--- START OF DATA ROWS ---
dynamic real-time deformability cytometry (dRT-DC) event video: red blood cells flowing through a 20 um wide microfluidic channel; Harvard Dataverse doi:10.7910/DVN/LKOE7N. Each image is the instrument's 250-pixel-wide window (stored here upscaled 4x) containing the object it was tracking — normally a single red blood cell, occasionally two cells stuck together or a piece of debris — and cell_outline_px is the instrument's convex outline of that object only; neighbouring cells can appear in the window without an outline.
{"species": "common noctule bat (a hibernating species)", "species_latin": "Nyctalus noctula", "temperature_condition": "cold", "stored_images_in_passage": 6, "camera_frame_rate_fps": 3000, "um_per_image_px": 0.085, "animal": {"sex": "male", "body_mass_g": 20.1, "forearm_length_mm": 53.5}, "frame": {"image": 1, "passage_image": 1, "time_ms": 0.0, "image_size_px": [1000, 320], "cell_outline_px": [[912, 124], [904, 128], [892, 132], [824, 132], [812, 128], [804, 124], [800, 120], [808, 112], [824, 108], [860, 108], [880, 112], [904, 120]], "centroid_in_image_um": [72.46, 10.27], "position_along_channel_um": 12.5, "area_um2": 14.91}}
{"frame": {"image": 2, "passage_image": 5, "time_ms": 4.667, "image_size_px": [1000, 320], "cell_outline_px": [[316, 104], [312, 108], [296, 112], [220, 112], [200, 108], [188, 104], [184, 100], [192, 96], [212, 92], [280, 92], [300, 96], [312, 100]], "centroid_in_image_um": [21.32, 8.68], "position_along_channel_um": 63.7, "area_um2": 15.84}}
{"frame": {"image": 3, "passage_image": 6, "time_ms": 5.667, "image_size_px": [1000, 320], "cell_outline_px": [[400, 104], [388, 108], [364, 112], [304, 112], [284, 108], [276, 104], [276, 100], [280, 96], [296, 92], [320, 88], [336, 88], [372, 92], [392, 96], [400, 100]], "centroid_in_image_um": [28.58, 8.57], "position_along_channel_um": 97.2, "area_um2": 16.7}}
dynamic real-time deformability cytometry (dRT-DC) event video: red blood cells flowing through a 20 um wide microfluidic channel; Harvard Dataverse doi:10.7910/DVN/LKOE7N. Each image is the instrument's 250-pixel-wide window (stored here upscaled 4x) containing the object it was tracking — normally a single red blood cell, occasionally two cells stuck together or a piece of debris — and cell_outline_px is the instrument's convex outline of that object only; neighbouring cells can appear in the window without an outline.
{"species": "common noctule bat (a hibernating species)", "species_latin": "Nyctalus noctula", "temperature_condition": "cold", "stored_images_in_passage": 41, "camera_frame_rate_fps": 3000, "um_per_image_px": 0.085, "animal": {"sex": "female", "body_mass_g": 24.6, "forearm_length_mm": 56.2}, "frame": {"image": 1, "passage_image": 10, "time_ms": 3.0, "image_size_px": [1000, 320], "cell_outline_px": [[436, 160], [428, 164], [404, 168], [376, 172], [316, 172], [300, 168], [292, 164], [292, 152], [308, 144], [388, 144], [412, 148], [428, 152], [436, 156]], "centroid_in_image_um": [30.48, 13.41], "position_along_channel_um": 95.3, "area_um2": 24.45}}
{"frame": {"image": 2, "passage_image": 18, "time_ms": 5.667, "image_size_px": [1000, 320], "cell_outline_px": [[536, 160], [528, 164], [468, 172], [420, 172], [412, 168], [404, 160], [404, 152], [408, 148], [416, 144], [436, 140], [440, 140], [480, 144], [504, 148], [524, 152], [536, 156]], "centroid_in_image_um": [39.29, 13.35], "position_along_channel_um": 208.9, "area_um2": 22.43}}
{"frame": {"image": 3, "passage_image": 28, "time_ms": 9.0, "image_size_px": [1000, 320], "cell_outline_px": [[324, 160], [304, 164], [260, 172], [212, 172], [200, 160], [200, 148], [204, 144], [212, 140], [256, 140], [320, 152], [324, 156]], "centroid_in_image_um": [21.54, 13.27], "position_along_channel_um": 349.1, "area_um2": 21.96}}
--- END OF DATA ROWS ---
--- TO BE DONE ---
Print every record above exactly as written.

--- RESPONSE FOR THIS EXERCISE ---
dynamic real-time deformability cytometry (dRT-DC) event video: red blood cells flowing through a 20 um wide microfluidic channel; Harvard Dataverse doi:10.7910/DVN/LKOE7N. Each image is the instrument's 250-pixel-wide window (stored here upscaled 4x) containing the object it was tracking — normally a single red blood cell, occasionally two cells stuck together or a piece of debris — and cell_outline_px is the instrument's convex outline of that object only; neighbouring cells can appear in the window without an outline.
{"species": "common noctule bat (a hibernating species)", "species_latin": "Nyctalus noctula", "temperature_condition": "cold", "stored_images_in_passage": 6, "camera_frame_rate_fps": 3000, "um_per_image_px": 0.085, "animal": {"sex": "male", "body_mass_g": 20.1, "forearm_length_mm": 53.5}, "frame": {"image": 1, "passage_image": 1, "time_ms": 0.0, "image_size_px": [1000, 320], "cell_outline_px": [[912, 124], [904, 128], [892, 132], [824, 132], [812, 128], [804, 124], [800, 120], [808, 112], [824, 108], [860, 108], [880, 112], [904, 120]], "centroid_in_image_um": [72.46, 10.27], "position_along_channel_um": 12.5, "area_um2": 14.91}}
{"frame": {"image": 2, "passage_image": 5, "time_ms": 4.667, "image_size_px": [1000, 320], "cell_outline_px": [[316, 104], [312, 108], [296, 112], [220, 112], [200, 108], [188, 104], [184, 100], [192, 96], [212, 92], [280, 92], [300, 96], [312, 100]], "centroid_in_image_um": [21.32, 8.68], "position_along_channel_um": 63.7, "area_um2": 15.84}}
{"frame": {"image": 3, "passage_image": 6, "time_ms": 5.667, "image_size_px": [1000, 320], "cell_outline_px": [[400, 104], [388, 108], [364, 112], [304, 112], [284, 108], [276, 104], [276, 100], [280, 96], [296, 92], [320, 88], [336, 88], [372, 92], [392, 96], [400, 100]], "centroid_in_image_um": [28.58, 8.57], "position_along_channel_um": 97.2, "area_um2": 16.7}}
dynamic real-time deformability cytometry (dRT-DC) event video: red blood cells flowing through a 20 um wide microfluidic channel; Harvard Dataverse doi:10.7910/DVN/LKOE7N. Each image is the instrument's 250-pixel-wide window (stored here upscaled 4x) containing the object it was tracking — normally a single red blood cell, occasionally two cells stuck together or a piece of debris — and cell_outline_px is the instrument's convex outline of that object only; neighbouring cells can appear in the window without an outline.
{"species": "common noctule bat (a hibernating species)", "species_latin": "Nyctalus noctula", "temperature_condition": "cold", "stored_images_in_passage": 41, "camera_frame_rate_fps": 3000, "um_per_image_px": 0.085, "animal": {"sex": "female", "body_mass_g": 24.6, "forearm_length_mm": 56.2}, "frame": {"image": 1, "passage_image": 10, "time_ms": 3.0, "image_size_px": [1000, 320], "cell_outline_px": [[436, 160], [428, 164], [404, 168], [376, 172], [316, 172], [300, 168], [292, 164], [292, 152], [308, 144], [388, 144], [412, 148], [428, 152], [436, 156]], "centroid_in_image_um": [30.48, 13.41], "position_along_channel_um": 95.3, "area_um2": 24.45}}
{"frame": {"image": 2, "passage_image": 18, "time_ms": 5.667, "image_size_px": [1000, 320], "cell_outline_px": [[536, 160], [528, 164], [468, 172], [420, 172], [412, 168], [404, 160], [404, 152], [408, 148], [416, 144], [436, 140], [440, 140], [480, 144], [504, 148], [524, 152], [536, 156]], "centroid_in_image_um": [39.29, 13.35], "position_along_channel_um": 208.9, "area_um2": 22.43}}
{"frame": {"image": 3, "passage_image": 28, "time_ms": 9.0, "image_size_px": [1000, 320], "cell_outline_px": [[324, 160], [304, 164], [260, 172], [212, 172], [200, 160], [200, 148], [204, 144], [212, 140], [256, 140], [320, 152], [324, 156]], "centroid_in_image_um": [21.54, 13.27], "position_along_channel_um": 349.1, "area_um2": 21.96}}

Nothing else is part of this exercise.